Sebagai respon, Dinas Kesehatan (Dinkes) menambah layanan kesehatan berupa vitamin, suplemen, hingga penanganan medis ringan. Tujuannya menjaga kondisi tim SAR agar tetap prima hingga evakuasi selesai.
Selain kendala teknis, tim juga menghadapi risiko kesehatan dari jenazah yang sudah lebih dari tujuh hari tertimbun. Menurut BNPB, jenazah korban bencana umumnya tidak menularkan penyakit menular langsung seperti HIV, TBC, atau COVID-19. Namun, proses pembusukan dapat menimbulkan risiko bila cairan tubuh meresap ke sumber air bersih.
“Risiko kesehatan bisa muncul bila air tercemar cairan pembusukan. Penyakit seperti diare, kolera, tifoid, atau hepatitis A bisa berkembang di lingkungan padat dengan sanitasi buruk,” jelas Budi.

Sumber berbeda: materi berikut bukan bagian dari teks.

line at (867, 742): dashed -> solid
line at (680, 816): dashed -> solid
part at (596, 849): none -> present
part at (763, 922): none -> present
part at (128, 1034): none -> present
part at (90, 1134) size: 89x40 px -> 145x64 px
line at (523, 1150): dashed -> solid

Untuk mencegah potensi tersebut, BNPB bersama Pusat Krisis Kesehatan RI, Dinkes, dan BPBD Jawa Timur melakukan penyemprotan insektisida serta disinfektan di sekitar lokasi. Selain itu, peralatan tambahan berupa APD sekali pakai, kacamata pelindung, masker, sarung tangan, dan sepatu boots juga disiapkan.
“Nanti semua keperluan, APD, kacamata google dan apapun BNPB akan dukung. BNPB punya banyak APD dan semua peralatan lain yang dibutuhkan,” tegas Budi.